Why AI Governance must go above and beyond auditing machine learning pipelines

Why AI Governance must go above and beyond auditing machine learning pipelines

The fast speed of artificial intelligence reception in business could be setting out toward some significant hindrances. AI administration and how others will screen and control the utilization of information in their AI stages are arising as critical obstacles. AI administration is a somewhat new idea, as computer-based intelligence itself is still just in the beginning phases of improvement, yet there are complexities arising which must be identified and governed with urgency.

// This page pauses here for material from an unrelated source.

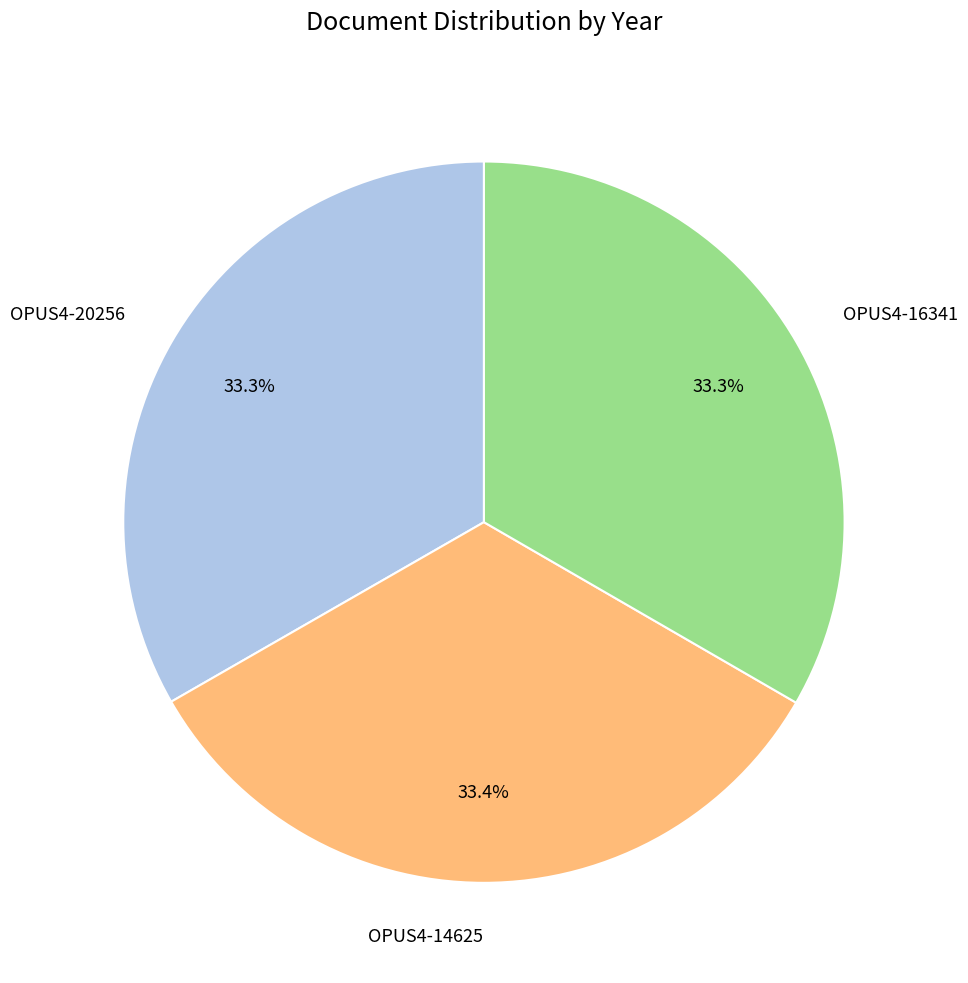

Is there any slice that represents more than half of the pie?

No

Within current tech silos, typical AI pipelines involve in following development and governance steps: 

Model development and training  
Model assessment with built- in fairness modules 
ML model deployment 
Model monitoring 


For AI teams to create impactful models, a deeper analysis of the pipeline is required. The metrics used by AI developers do not show the full picture and only capture short-term trends. Traditional AI metrics are Accuracy, Loss, Confusion Matrix, AUC (Area Under ROC curve), Mean Absolute Error (MAE), Root Mean Square Error (RMSE), and R Square. Looking at these metrics, AI practitioners might deploy the model to production; oblivious to the question whether this model will generalize well in the real world. What companies miss is the conceptual correctness of their AI model. An AI using racial background and appearance to predict the likelihood of a person committing crime is bizarre, unacceptable, and reputationally disastrous.  

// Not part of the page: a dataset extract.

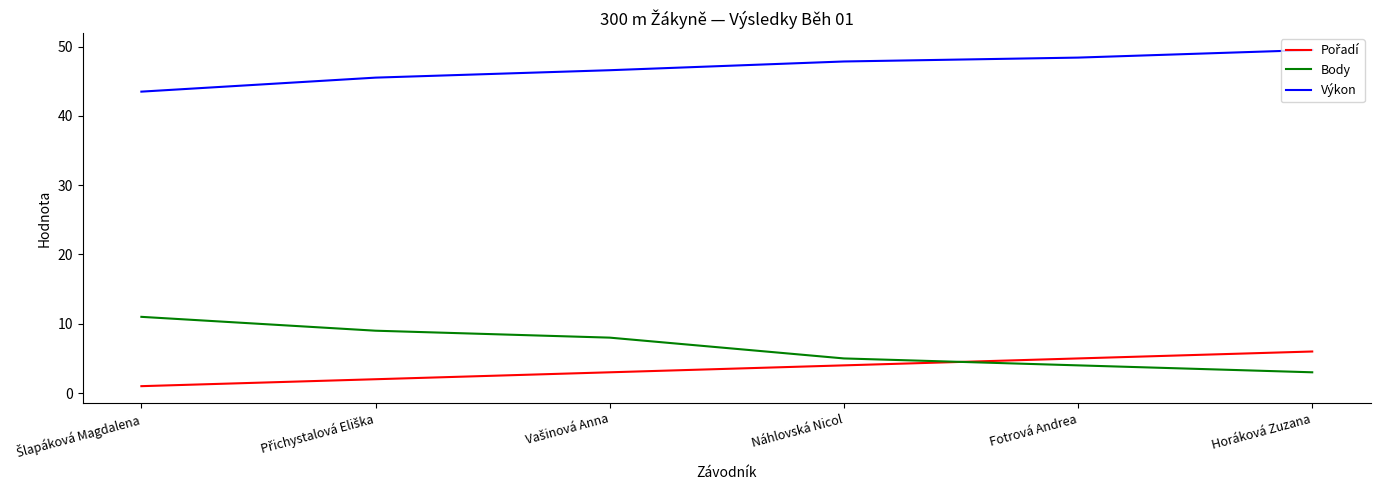

What is the difference between the second highest and second lowest values in the Body series?

5.0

In a study published in the journal Science in 2019 found that AI insights from Optum, a digital healthcare company were prompting medical professionals to pay more attention to white people than to black people to spot high-risk patients. Here comes the necessity to rope in human experts to review, validate, audit and build confidence in your AI use-cases. What needs to be highlighted is that for so many, this validation expertise needs to be outsourced to an independent AI Governance organization. An independent organization brings in the “one standard for all” approach along with the dense data-driven insights. Getting outsourced expertise also demystifies AI from the tech developers and brings forward ownership from business and compliance perspectives. Explainability, and fairness can be effective and attainable if proper context and knowledge is available. However, the expertise which must be acquired makes it impossible for small or ill-informed companies to audit their own model.  

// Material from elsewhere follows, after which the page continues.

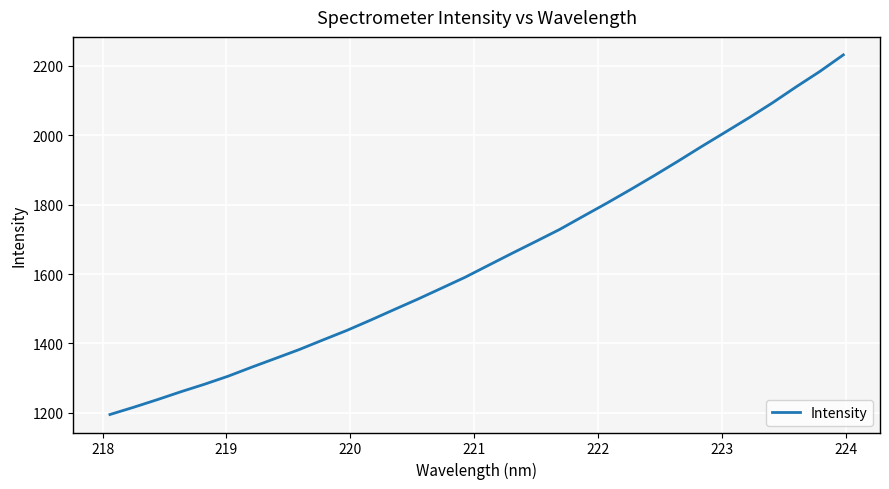

Reading left to right, extract all data points from this chart.

1195.0	1215.9	1237.8	1260.7	1282.4	1305.7	1331.8	1357.0	1382.4	1410.1	1437.3	1466.9	1497.3	1527.5	1558.9	1590.6	1625.5	1660.1	1694.1	1728.5	1766.7	1804.5	1843.6	1883.7	1925.0	1967.4	2008.7	2050.1	2093.4	2139.3	2183.6	2231.7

This is what we do at anch.AI, we provide a one stop solution to fix your AI use-case and make it market ready. We provide personalized recommendations and steps to accelerate the acceptance of your use-case in the market. The tech innovation side is already developed matured beyond – to the point that organizations are overwhelmed and confused by the jungle and tangled web of AI governance tools. The anch.AI user journey and workflow is designed to guide the user to the appropriate actions, consolidating the risk management and AI governance requirements. https://www.brandeis.edu/teaching//chatgpt-ai/ethical-concerns.html, https://www.wired.com/story/bias-statistics-artificial-intelligence-healthcare/ 

Anna Felländer

Anna Felländer

It was in 2016 that Anna realised artificial intelligence technology (AI) was becoming the new general-purpose technology: a technology that would drastically impact the economy, businesses, people and society at-large. At the same time, she noticed that AI was also causing a negative externality — a new type of digital pollution. Consumers have opted in to receive the benefit of digitalization, but are simultaneously facing a dark cloud of bias, discrimination and lost autonomy that businesses needed to be held accountable for. In the traditional environmental sustainability model, organisations are held accountable for physical negative externalities, such as air or water pollution, by outraged consumers and sanctions handed down by regulators. Yet no one was holding technology companies accountable for the negative externalities — the digital pollution — of their AI technology. Regulators have had difficulties interpreting AI in order to appropriately regulate it and customers didn’t understand how their data was being used in the black box of AI algorithms.

Anna’s multidisciplinary research group at the Royal Institute of Technology was the origin to anch.AI. Anna founded anch.AI in 2018 to investigate the ethical, legal and societal ramifications of AI. The anch.AI platform is an insight engine with a unique methodology for screening, assessing, mitigating, auditing and reporting exposure to ethical risk in AI solutions. anch.AI believes that all organisations must conform to their ethical values and comply with existing and upcoming regulation in their AI solutions, creating innovations that humans can trust. It is an ethical insurance for companies and organisations.